## Task directions:
Give the entries below again exactly. Their pictures are not needed.

## Dataset records:
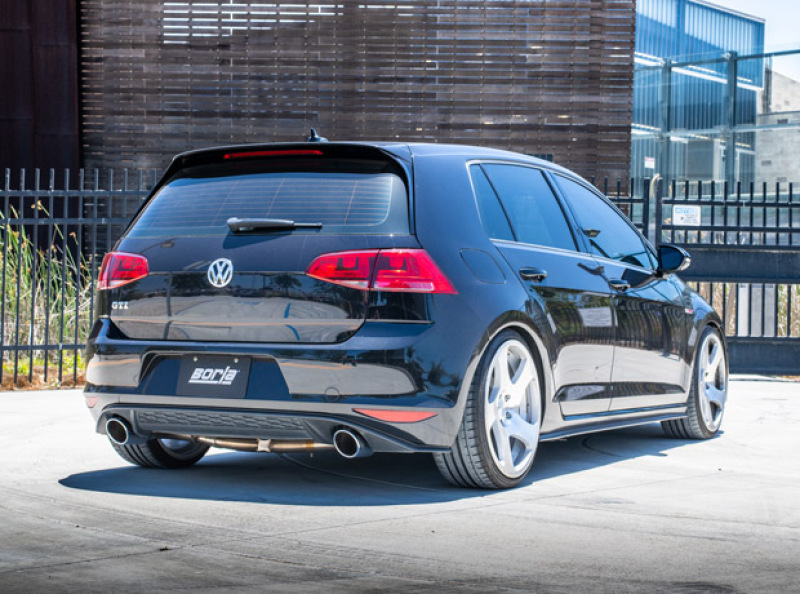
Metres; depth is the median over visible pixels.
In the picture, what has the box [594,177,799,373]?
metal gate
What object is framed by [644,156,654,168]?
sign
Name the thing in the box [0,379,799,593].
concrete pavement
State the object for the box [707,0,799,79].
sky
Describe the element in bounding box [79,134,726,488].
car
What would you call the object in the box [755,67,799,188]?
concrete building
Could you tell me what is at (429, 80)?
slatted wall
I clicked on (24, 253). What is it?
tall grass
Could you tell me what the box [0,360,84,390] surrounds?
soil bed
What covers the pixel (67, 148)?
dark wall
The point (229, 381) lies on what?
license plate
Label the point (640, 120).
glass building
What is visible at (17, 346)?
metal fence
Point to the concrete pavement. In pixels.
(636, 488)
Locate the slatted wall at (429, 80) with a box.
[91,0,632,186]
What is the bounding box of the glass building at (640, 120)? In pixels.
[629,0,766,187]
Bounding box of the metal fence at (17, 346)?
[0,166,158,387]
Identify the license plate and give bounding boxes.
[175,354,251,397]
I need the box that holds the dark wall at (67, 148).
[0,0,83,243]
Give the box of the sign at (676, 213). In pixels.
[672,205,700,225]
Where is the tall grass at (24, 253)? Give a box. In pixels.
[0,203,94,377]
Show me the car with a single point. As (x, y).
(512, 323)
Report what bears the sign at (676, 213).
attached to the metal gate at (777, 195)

## Finished task:
Metres; depth is the median over visible pixels.
In the picture, what has the box [594,177,799,373]?
metal gate
What object is framed by [644,156,654,168]?
sign
Name the thing in the box [0,379,799,593].
concrete pavement
State the object for the box [707,0,799,79].
sky
Describe the element in bounding box [79,134,726,488].
car
What would you call the object in the box [755,67,799,188]?
concrete building
Could you tell me what is at (429, 80)?
slatted wall
I clicked on (24, 253). What is it?
tall grass
Could you tell me what the box [0,360,84,390] surrounds?
soil bed
What covers the pixel (67, 148)?
dark wall
The point (229, 381) lies on what?
license plate
Label the point (640, 120).
glass building
What is visible at (17, 346)?
metal fence
Point to the concrete pavement. In pixels.
(636, 488)
Locate the slatted wall at (429, 80) with a box.
[91,0,632,186]
What is the bounding box of the glass building at (640, 120)? In pixels.
[629,0,766,187]
Bounding box of the metal fence at (17, 346)?
[0,166,158,387]
Identify the license plate and give bounding boxes.
[175,354,251,397]
I need the box that holds the dark wall at (67, 148).
[0,0,83,243]
Give the box of the sign at (676, 213). In pixels.
[672,205,700,225]
Where is the tall grass at (24, 253)? Give a box. In pixels.
[0,203,94,377]
Show me the car with a single point. As (x, y).
(512, 323)
Report what bears the sign at (676, 213).
attached to the metal gate at (777, 195)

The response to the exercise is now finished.